══ Source material

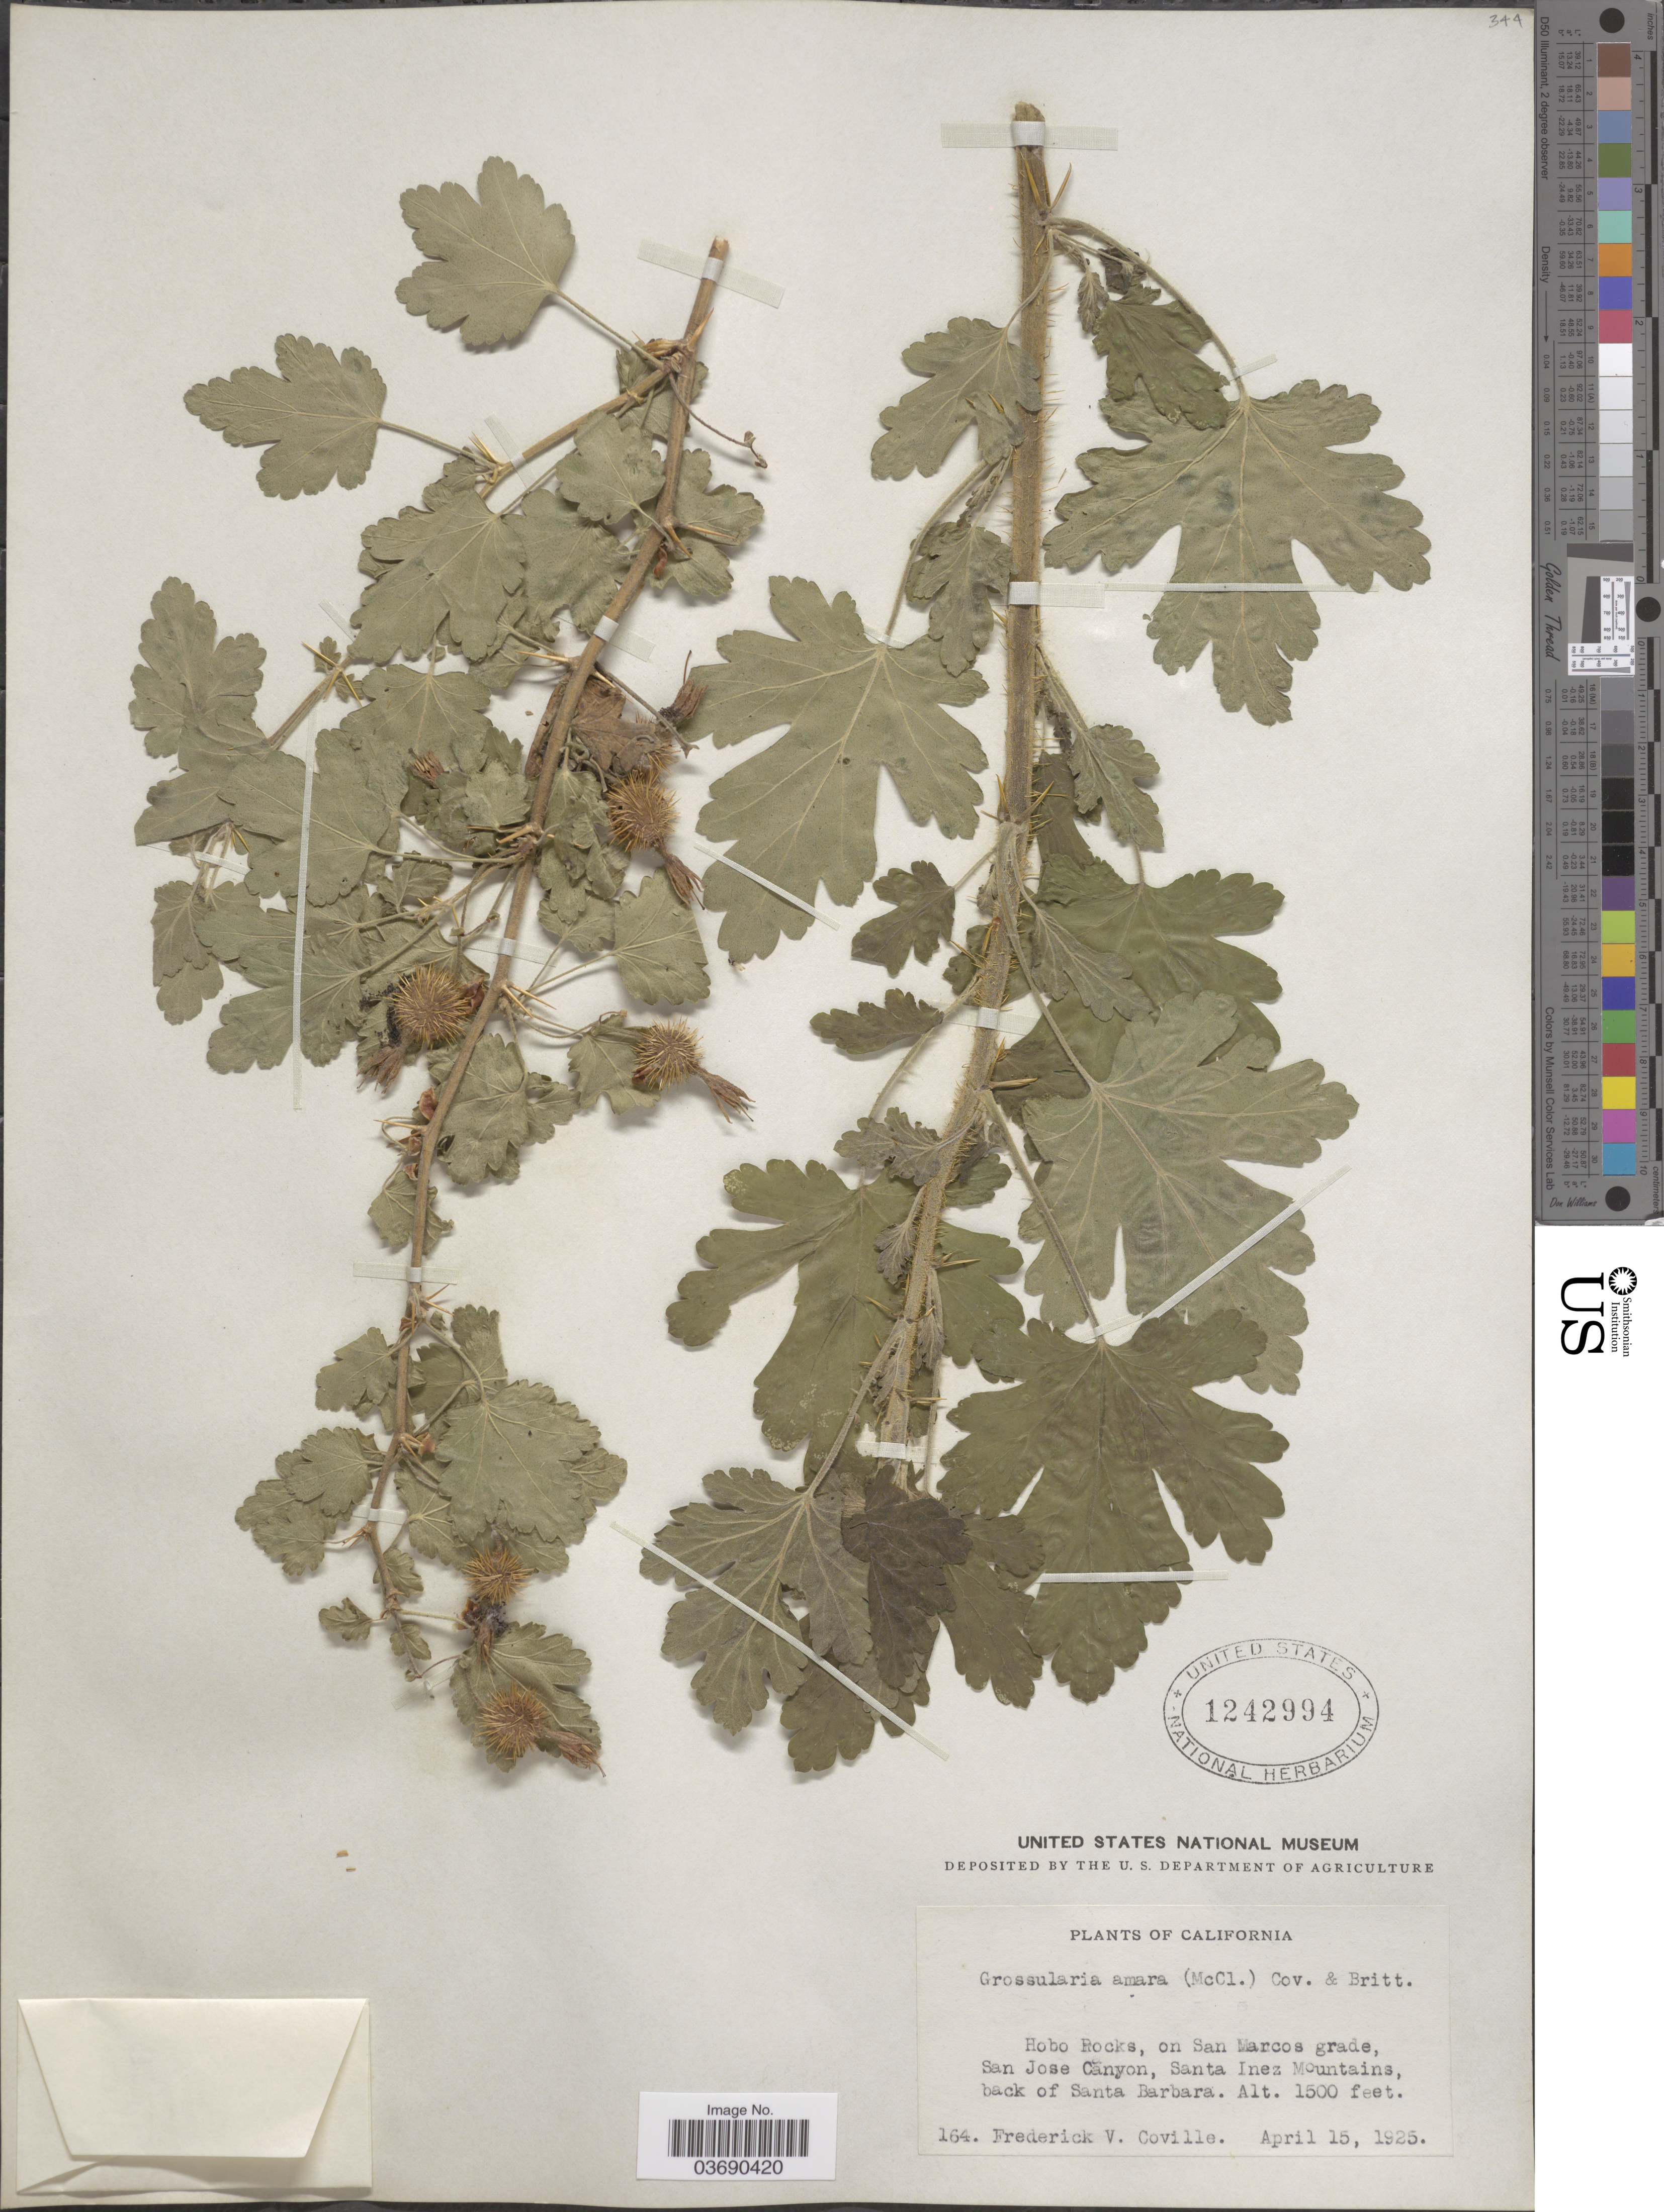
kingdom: Plantae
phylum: Tracheophyta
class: Magnoliopsida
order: Saxifragales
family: Grossulariaceae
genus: Ribes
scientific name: Ribes amarum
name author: McClatchie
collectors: F. V. Coville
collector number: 164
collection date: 1925-04-15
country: United States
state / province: California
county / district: Santa Barbara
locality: Hobo Rocks, on San Marcos grade, San Jose Canyon, Santa Inez Mountains, back of Santa Barbara.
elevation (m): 457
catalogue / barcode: US 1242994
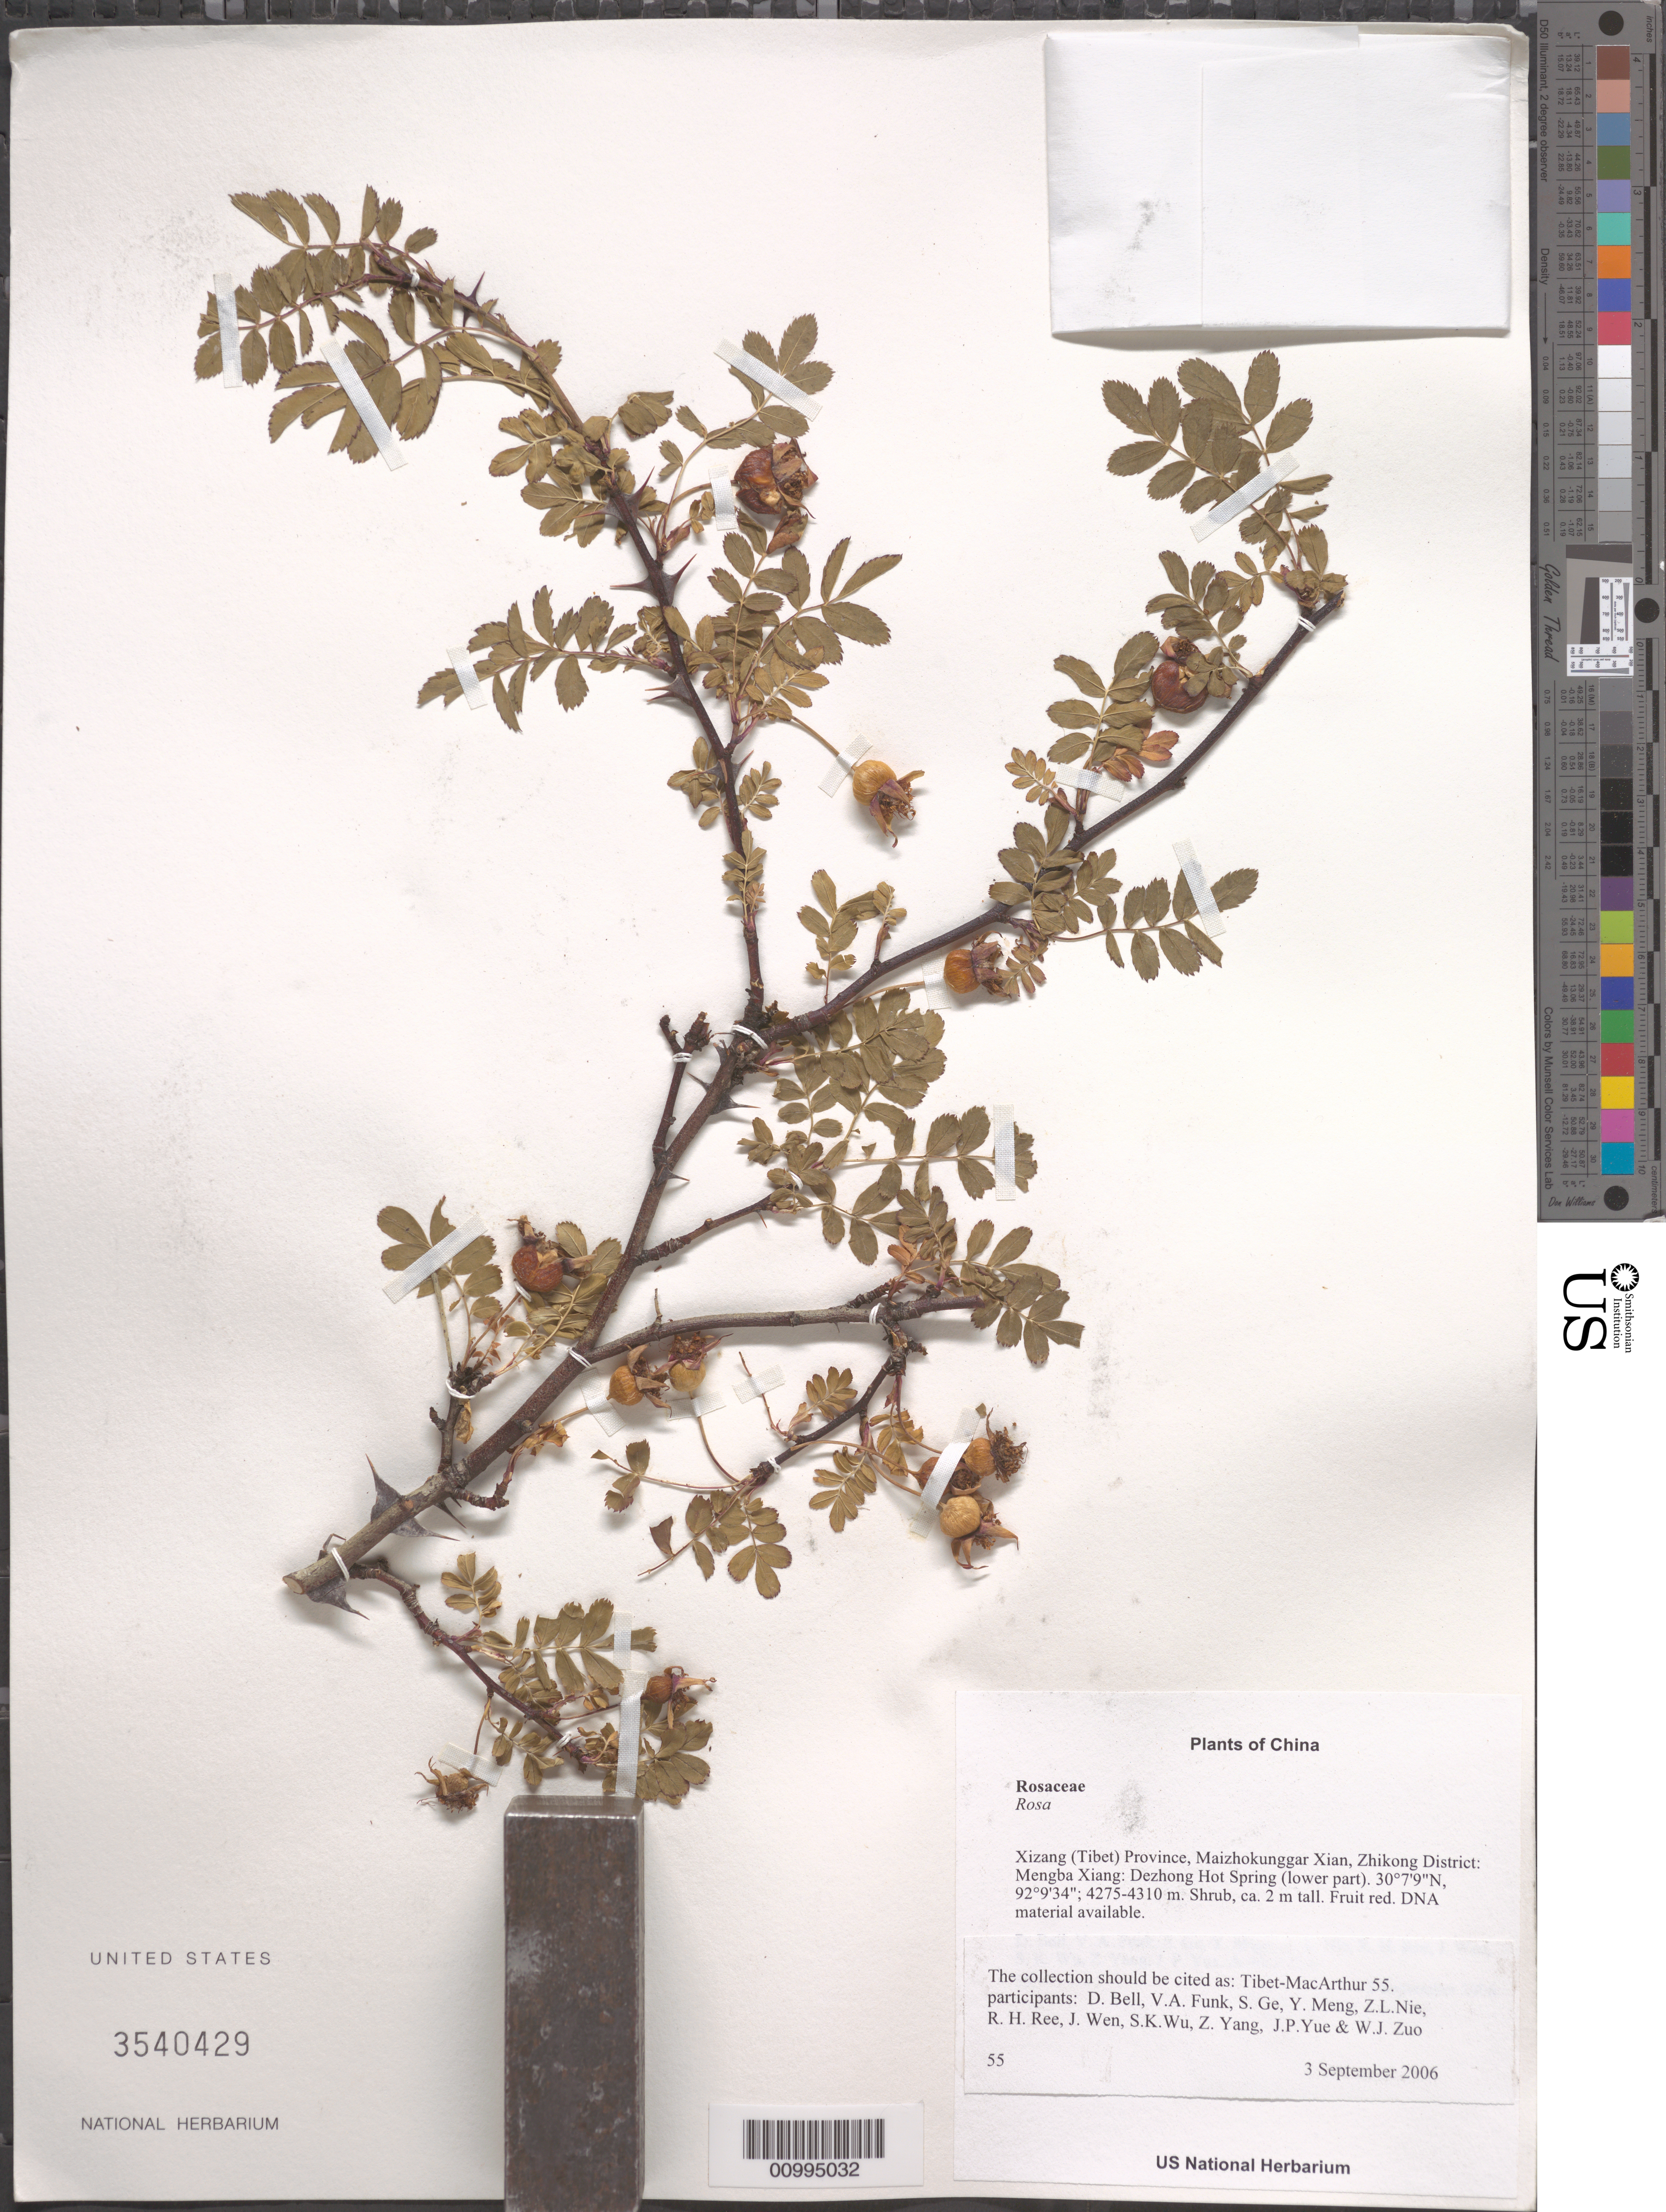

════

* [Exercise objective]: Please retype the lines of the records above word for word, leaving out the pictures.

* [Solved problem]:
kingdom: Plantae
phylum: Tracheophyta
class: Magnoliopsida
order: Saxifragales
family: Grossulariaceae
genus: Ribes
scientific name: Ribes amarum
name author: McClatchie
collectors: F. V. Coville
collector number: 164
collection date: 1925-04-15
country: United States
state / province: California
county / district: Santa Barbara
locality: Hobo Rocks, on San Marcos grade, San Jose Canyon, Santa Inez Mountains, back of Santa Barbara.
elevation (m): 457
catalogue / barcode: US 1242994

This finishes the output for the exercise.